Do we have any measures of the progress in the “quality” of base models? (As measured in terms of nats / perplexity?)
At the time there was a scoop by The Information, and then two or three by other newspapers, to the effect that OpenAI, Google and Anthropic all had disappointing internal results with continued Chinchilla scaling. Specifically, OpenAIs huge “Orion” model was planned to be GPT-5, but was then not released because it had disappointingly small improvements on benchmarks. It only got half-released much later for a while under the name GPT-4.5. I don’t know what the failed Anthropic/Google training runs were, but I remember there was a Gemini 2.0 Flash but no Pro, suggesting they only released a distilled 2.0 model because the full model wasn’t worth it.

------------------------------------------------------------------------

Exercise A: In the comment on base model scaling, under what name was OpenAI's "Orion" model eventually half-released?
Exercise B: Write a continuation of the comment on base model scaling, picking up after its last sentence.

------------------------------------------------------------------------

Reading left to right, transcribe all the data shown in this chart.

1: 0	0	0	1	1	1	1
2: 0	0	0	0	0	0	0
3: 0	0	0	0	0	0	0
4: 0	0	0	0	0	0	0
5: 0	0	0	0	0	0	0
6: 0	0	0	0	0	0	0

------------------------------------------------------------------------

Written answer A: GPT-4.5

Written answer B:
My guess is that this might be (had been) a data quality issue: If you increase the model scale without increasing data quality past the GPT-4 level, the model might still get better perplexity, but not because it gets smarter, but because it starts memorizing unpredictable facts from the training data. Because there is not enough high-IQ text in the training pool which would facilitate still lower loss through more model intelligence.
The reason would be that pretraining on text is a kind of imitation learning: the model only ever learns to imitate text of human intelligence, if it is merely trained on text of human intelligence. Which limits how smart it can get.
There is also an academic debate on whether RLVR reasoning training can make a model fundamentally more intelligent in the same way scaling pretraining can, or whether RLVR just assigns higher probability to reasoning traces it could already do before via pass@k sampling. See e.g. this paper.
On the one hand, “reasoning” seems like an obvious angle to try, so the counterfactual timeline when it hasn’t happened feels very implausible to me. On the other hand, it took some time for it to take off, so maybe it’s not as trivial/obvious as it seems. (I don’t recall what exactly OpenAI did to get o1 to work.)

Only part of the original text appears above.